Illusions & hallucinations
Idealism cannot explain the difference between perceptual error and veridical perception. If reality is in the mind, and illusions or hallucinations are false perceptions in the mind, how are we to tell the difference? The Idealist does not have an external real world to show that an illusion or hallucination is taking place.
The continued existence of objects
What happens to objects when no one is perceiving them? If I put an apple in a drawer does it stop existing? Does the interior of an apple not exist until it is cut or bitten in to? Why does a cat become hungry when there is a gap between it being perceived?
Regularity of the universe
If there is not a material universe independent of my existence which causes my perceptions, why does it behave in such a regular and predictable fashion? When putting an apple in a drawer we expect it to be there when we reopen it, and so it is.
The trap of...
SOLIPSISM
The belief in an external world is an irrational superstition.

There is no external world.
There are no other people.
There are no other experiences other than your own.
Trying to convince others of the truth of solipsism is futile as their minds do not exist
GOD
God is an omnipresent perceiver of all that exists.
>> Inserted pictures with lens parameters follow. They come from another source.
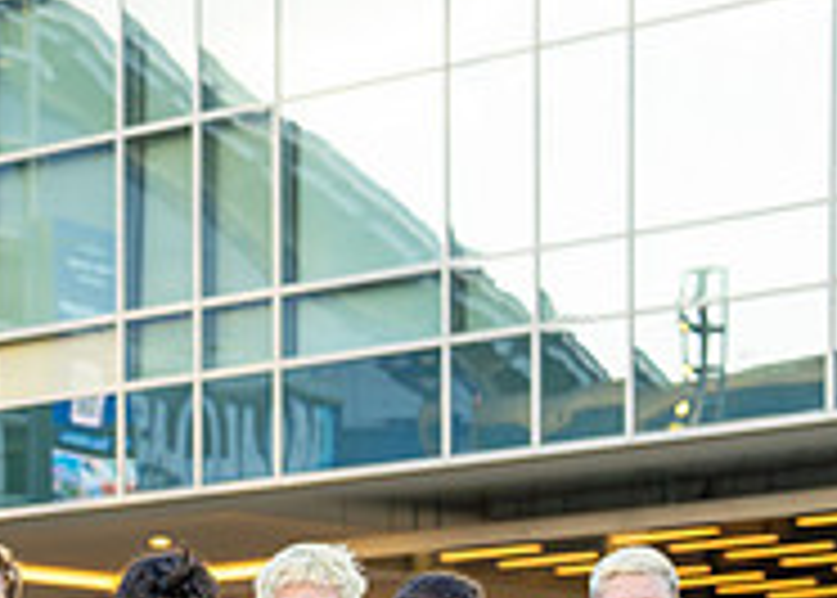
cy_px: 888
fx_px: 4162
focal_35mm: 175
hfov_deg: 11.0
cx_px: -417
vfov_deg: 8.1
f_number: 2.8
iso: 1000
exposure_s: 1/1600
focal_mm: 50
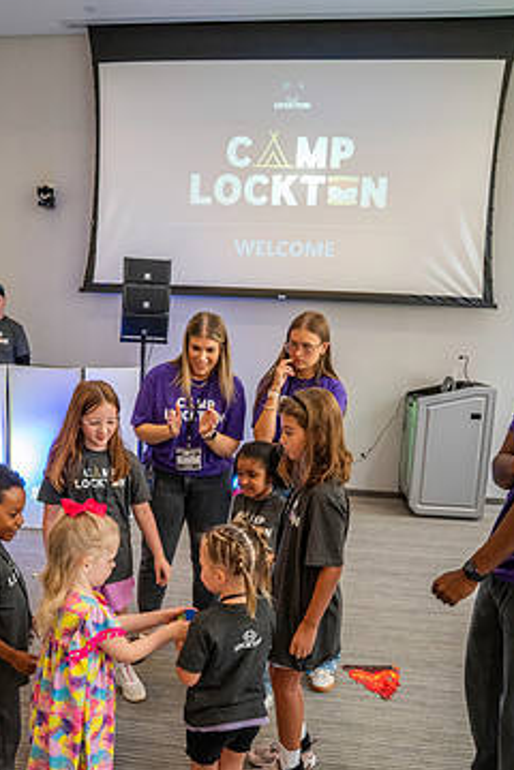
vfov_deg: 61.4
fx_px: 642
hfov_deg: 43.3
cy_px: 464
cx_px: 199
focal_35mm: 30
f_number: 4
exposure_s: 1/160
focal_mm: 24
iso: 4000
1. By constantly perceiving the universe God ensures that the existence of objects is continuous.

2. As a benevolent omniscient being, God's perceptions are ordered and provide regularity.

3. God is the origin and cause of our perceptions.
This is why we have no control or choice
over our perceptions.

Hylas
: Supposing you were annihilated, cannot you conceive it possible, that things perceivable by sense may still exist?

Philonous
: I can; but then it must be in another mind. When I deny sensible things an existence outside of the mind, I do not mean my mind in particular, but all minds. Now it is plain they have an existence exterior to my mind, since I find them by experience to be independent of it. There is therefore some other mind wherein they exist, during the intervals between the times of my perceiving them: as likewise they did before my birth, and would do after my supposed annihilation. And as the same is true with regard to all other finite created spirits; it necessarily follows, there is an omnipresent eternal Mind, which knows and comprehends all things, and exhibits thm to our view in such a manner, and according to such rules as he himself hath ordained, and are by us termed the Laws of Nature.
No objective space and time
As there is no physical matter we cannot share and observe the same space at the same time. If one person perceives a tree in a field in their mind, and another person perceives a tree in a field in their own mind, Idealism does not support the notion that they are observing the same tree in the same field. Realism does explain how and why we can observe the same object.
Can/should 'God' be used to play this vital role?
Some philosophers do not agree with Berkeley positing the existence of God in order to 'solve' the flaws in his Idealism.
The existence of a God is not agreed upon.
There is no independent reason to suppose that (1) God exists, or (2) plays Berkeley's role.

God is a mind. We cannot conceive of minds using our senses yet all we conceive is
through sense perception. It is, therefore, impossible to have a coherent
idea of God.
1. The existence of God, as a supreme intelligence, explains why perceived 'matter' behaves so orderly. The idea that a mindless substance 'behaves orderly' and causes our perception does not satisfactorily answer why it should do so.
2. Berkeley does not assume or create a God in order to solve problems in his theory. The existence of God is an inference supported by his arguments; he wanted to demonstrate God's existence.